As a patient advocate and IBD mom, I hear from women around the world with questions relating to pregnancy, motherhood and life with Crohn’s.
Pregnancy is a magical miracle. You witness the creation of life within yourself and see your body transform in ways you never knew possible. When you live with a chronic illness like Crohn’s disease and experience a pregnancy, there are added layers. A layer of worry. A layer of concern. A layer of wonder. When you have a chronic illness that can flare up at any given moment—it’s one thing to have the ticking time bomb feeling when it’s just you…it’s entirely different when you have a family to care for and a baby in your belly.

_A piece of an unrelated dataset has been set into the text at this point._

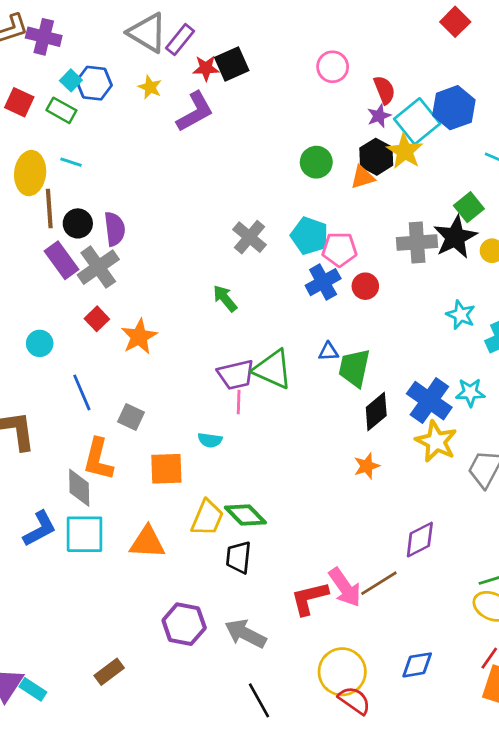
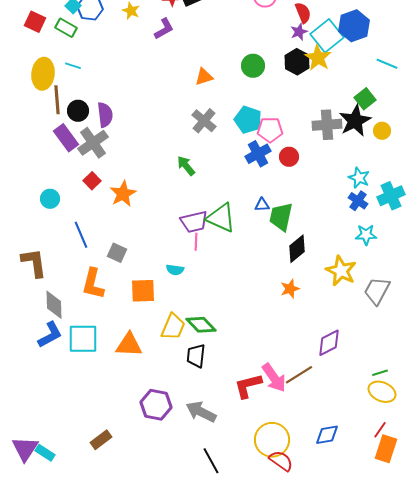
purple L-shape: (195, 112) -> (164, 29), size x0.7
orange triangle: (363, 177) -> (204, 77), moved
blue cross: (429, 401) -> (358, 201), moved, size x0.6
gray diamond: (79, 488) -> (54, 305), moved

This Friday, I’ll be 27 weeks complete with my baby girl. My January due date is quickly approaching. Time is going both fast and slow. For the most part, my Crohn’s has behaved itself. But, there have been multiple times where I can’t seem to decipher if what I’m feeling is related to pregnancy aches and pains or my IBD. The burning and gnawing feeling in my abdomen often feels so reminiscent of the beginning of a bowel obstruction that I can’t help but fear the worst.
With my son, Reid, I was lucky enough to never have a contraction, never dilate or efface and went into my scheduled c-section without having any pain. This time around, I’m not so sure things will go as smoothly. How are we supposed to determine the difference between round ligament pain and Crohn’s? What about a contraction and Crohn’s? So many IBD mamas who have gone through a flare and labor say the pain is very similar, if not worse than delivering a child. Yeah. Take that in for a second.
Even after more than 13 years of living with Crohn’s, I feel like a fish out of water at times with this pregnancy. It’s as if I’m relearning my body and the relationship I have with IBD all over again. It’s difficult because every single pregnancy is different and so is every single person’s IBD. My OB tells me that with a contraction the pain will come and go, and I’ll be able to see a pattern and time it, whereas Crohn’s pain will be constant.
I’ve noticed a few times in the last week that the pain will exacerbate if I eat something while my abdomen is burning. To me—that would be more Crohn’s, than pregnancy. I know I can’t be the only chronic illness mom who feels challenged by pregnancy symptoms and disease symptoms.
All of this is happening now, then there’s the looming fear of the all too common postpartum flare. I was nervous after my firstborn and have luckily stayed out of the hospital his entire life (he’s 18 months!), but this time could be different. You just never know when the disease is going to rear its ugly head.
My advice to myself and to all of you who may be dealing with these same fears and thoughts is to listen to your body. Be mindful of when you hurt, why you may be in pain and how often it’s taking place. Don’t turn a blind eye to your aches and don’t feel like a bother to your GI or OB. Reach out to your healthcare team and alert them when you have a concern, so they are aware of what’s going on. This is not a time to internalize your pain. This is a time to be vocal, be your own best advocate and start being the strong IBD mama that you are for your unborn child.